Beyond his roots and his place on Slip-N-Slide Records, you can really feel the presence of Trick Daddy on Plies music. He just might be Trick’s spiritual heir, with the word “goon” replacing “thug” and technical virtuosity being replaced with raw emotional power. In some ways on songs like “Family Straight” his lack of technical prowess works to his advantage. Without crafty delivery or clever punchlines dressing up his content, the song comes across as a charged, distraught relation of some very personal problems. In other words, the simple delivery suggests honesty and straightforwardness, which for me is a completely new way to earn authenticity.



2nd Chance - Plies
But what really snapped my mind in half and made me want to sit down and write a post about fucking Plies is when he attacks a subject close to my heart that I’ve almost never heard mentioned in Hip Hop and he addresses at length: Institutional Racism. Plies apparently has a brother and some boys doing serious time, and as a result dedicates a few songs to their plight. There’s a real heartfelt, bittersweet sadness to “Gotta Be”. While the song is dedicated to those who’ve managed to avoid getting knocked, the implication in the production and delivery is there are many who haven’t. My favorite song, the one I’m posting and am most convinced will sell you is “2nd Chance”. Plies talks about disproportionate sentences, the unfairness of a system in which money goes a long way towards determining how much time you serve, and the most affecting moment in which he imagines being up on the bench with a gavel, sentencing a judge’s child and wishing the judge could understand how it felt. Plies has a fairly laughable style and is prone to making you wince with his braggadocio and threats. He makes awful love songs and if you happen to be on an above ground train around three o’clock in the afternoon you’ll almost definitely hear his voice if a middle school boy or girl receives a phone call. But on “2nd Chance” his helpless frustration is tangible, and he’s absolutely right.


Sunday, January 4, 2009

Sunday Morning

Classic riff from a virtuoso. A couple notables have been over this, Jazzy Jeff mined it for "Touch of Jazz", Salt-N-Pepa, Heavy D. At times I get an itchy trigger with my iPod, this always plays front to back.

Saturday, January 3, 2009

Moving Forward, Looking Back



Lot's of shit on deck, I've been neglectful, I know. Now comes the point in the season where winter gets old, slushy and gross. You stay in the house unless you have to work and count down the days till mid March. You, the reader will be the beneficiary of my solitary confinement.
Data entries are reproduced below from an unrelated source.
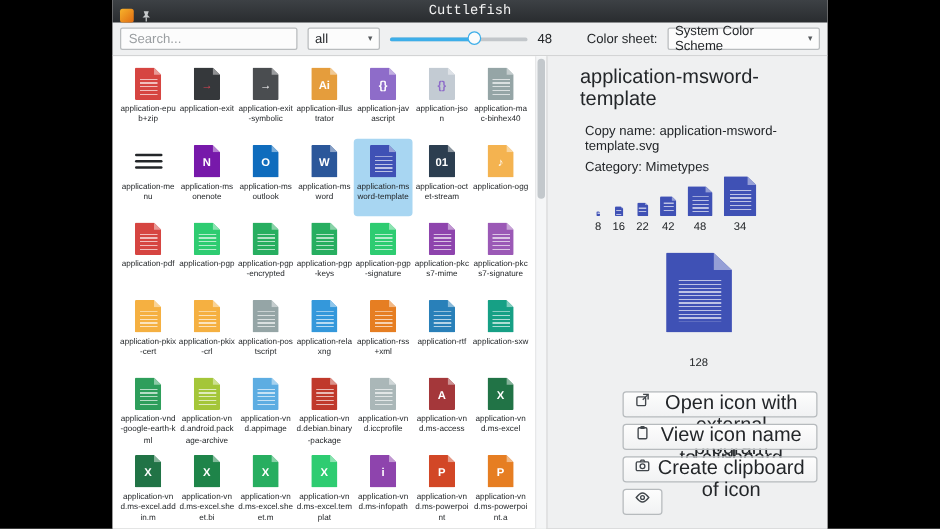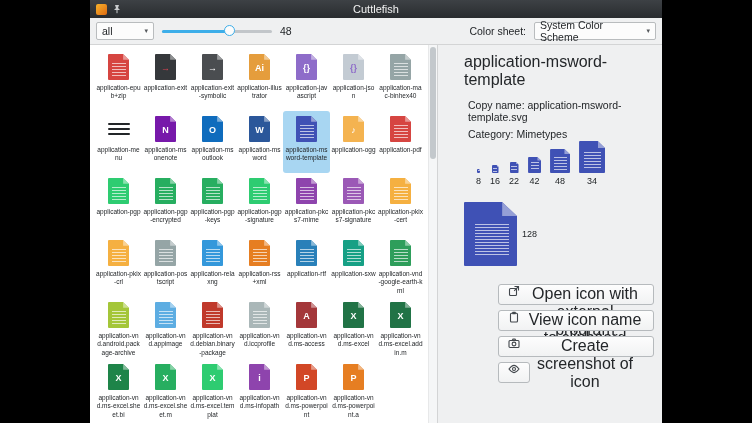--- a/index.html
+++ b/index.html
@@ -3,21 +3,21 @@
 <meta charset="utf-8">
 <style>
   html,body{margin:0;padding:0;}
   body{width:752px;height:423px;background:#000;overflow:hidden;
        font-family:"Liberation Sans","DejaVu Sans",sans-serif;}
   .window{position:absolute;left:90px;top:0;width:572px;height:423px;
           background:#eff0f1;display:flex;flex-direction:column;overflow:hidden;}
 
   
   .titlebar{flex:0 0 18px;height:18px;background:linear-gradient(#3d4145,#292c2f);
-            display:flex;align-items:center;padding:0 6px;position:relative;}
+            display:flex;align-items:flex-end;padding:0 6px;position:relative;font-family:Liberation Mono, monospace;}
   .tb-title{position:absolute;left:0;right:0;text-align:center;color:#f2f2f2;
             font-size:11px;line-height:18px;}
   .tb-left{display:flex;align-items:center;gap:5px;z-index:1;}
   .app-icon{width:11px;height:11px;border-radius:2px;
             background:linear-gradient(135deg,#f7b32b,#e06b12);}
   .pin-icon{display:flex;}
 
   
   .toolbar{flex:0 0 26px;height:26px;display:flex;align-items:center;gap:8px;
            padding:0 6px;background:#eff0f1;border-bottom:1px solid #d3d4d5;}
@@ -78,21 +78,21 @@
                 background:#c3c8cc;border-radius:3px;}
 
   
   .details{flex:1;background:#eff0f1;border-left:1px solid #d3d4d5;
            padding:6px 8px 0 26px;overflow:hidden;}
   .details h1{font-size:16px;font-weight:normal;color:#232629;margin:2px 0 10px 0;}
   .meta{font-size:10.5px;color:#232629;margin:0 0 5px 4px;}
   .sizes{display:flex;align-items:flex-end;gap:9px;margin:10px 0 0 12px;height:36px;}
   .size-item{display:flex;flex-direction:column;align-items:center;gap:3px;}
   .size-label{font-size:9px;color:#232629;}
-  .large-preview{display:flex;flex-direction:row;align-items:center;gap:5px;
+  .large-preview{display:flex;flex-direction:column;align-items:center;gap:19px;
                  margin-top:16px;}
   .doc.big{width:53px;height:64px;}
   .actions{display:flex;flex-direction:column;align-items:flex-start;gap:5px;
            margin:18px 0 0 34px;}
   .action-btn{display:inline-flex;align-items:flex-start;gap:6px;height:21px;padding:0 9px;
               background:linear-gradient(#fdfdfd,#f1f2f3);border:1px solid #b6babd;
               border-radius:3px;font-size:16px;color:#232629;font-family:inherit;
               cursor:default;}
   .btn-icon{display:flex;}
   .btn-icon svg{display:block;}
@@ -109,20 +109,21 @@
         <svg width="10" height="10" viewBox="0 0 10 10">
           <path d="M3 1h4L6 4l2 2H2l2-2z" fill="#c9ccce"></path>
           <line x1="5" y1="6" x2="5" y2="9.2" stroke="#c9ccce" stroke-width="1"></line>
         </svg>
       </span>
     </div>
     <span class="tb-title">Cuttlefish</span>
   </div>
 
   <div class="toolbar">
+    <input class="search" placeholder="Search..." style="">
     <div class="combo cat">
       <span>all</span>
       <span class="arrow">▾</span>
     </div>
     <div class="slider">
       <div class="track"></div>
       <div class="fill"></div>
       <div class="handle"></div>
     </div>
     <span class="size-value">48</span>
@@ -221,20 +222,28 @@
                 <span class="glyph">W</span>
               </div>
             </div>
             <div class="cell-label">application-msword</div>
           </div>
           <div class="cell selected">
             <div class="icon-box">
               <div class="doc g lined" style="background: rgb(63, 81, 181);"></div>
             </div>
             <div class="cell-label">application-msword-template</div>
+          </div>
+          <div class="cell">
+            <div class="icon-box">
+              <div class="doc g" style="background: rgb(44, 62, 80);">
+                <span class="glyph">01</span>
+              </div>
+            </div>
+            <div class="cell-label">application-octet-stream</div>
           </div>
           <div class="cell">
             <div class="icon-box">
               <div class="doc g" style="background: rgb(244, 179, 80);">
                 <span class="glyph">♪</span>
               </div>
             </div>
             <div class="cell-label">application-ogg</div>
           </div>
           <div class="cell">
@@ -487,21 +496,21 @@
             <span>View icon name to clipboard</span>
           </button>
           <button class="action-btn">
             <span class="btn-icon">
               <svg width="12" height="12" viewBox="0 0 12 12" fill="none" stroke="#42474c" stroke-width="1.1">
                 <rect x="1" y="3.5" width="10" height="7" rx="1"></rect>
                 <circle cx="6" cy="7" r="1.9"></circle>
                 <path d="M4 3.5l1-1.4h2l1 1.4"></path>
               </svg>
             </span>
-            <span>Create screenshot of icon</span>
+            <span>Create clipboard of icon</span>
           </button>
           <button class="action-btn">
             <span class="btn-icon">
               <svg width="12" height="12" viewBox="0 0 12 12" fill="none" stroke="#42474c" stroke-width="1.1">
                 <path d="M1 6c2-2.6 3.5-3.6 5-3.6S9 3.4 11 6c-2 2.6-3.5 3.6-5 3.6S3 8.6 1 6z"></path>
                 <circle cx="6" cy="6" r="1.5"></circle>
               </svg>
             </span>
           </button>
         </div>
One of my favorite things about New York is how when songs blow up here they're absolutely ubiquitous. You walk down the street and it's pounding out of every other car, playing out of a display boom box at Virgin, being sung and danced to by a group of pre-teens on the train. Right now this is that song. Jadakiss can be maddening, the last half year or so he's confined himself to R&B joints or his own shit that sounds R&B. While the results aren't always as miserable as one might assume (I kind of like his work on Neyo's "Right by my side") I miss the days when songs like "Put ya hands up" could get heavy rotation. Jada's a technician, one of the few punchline rappers who are also capable of content, as he delivers here effortlessly over a smooth jazz loop. I had been dreading the release of Notorious, but an interesting looking new preview, coupled with the absolute Biggie mania breaking out all over Brooklyn, significant as he's never far from the collective consciousness as it is, has me thinking I just might be over at the Court Street cinema January 16th. A very pertinent question being discussed at the moment is what kind of music would Biggie be making if he were here today? I like to think it wouldn't be so far from what his Yonkers protege specializes in, microphone proficiency with no made up shit.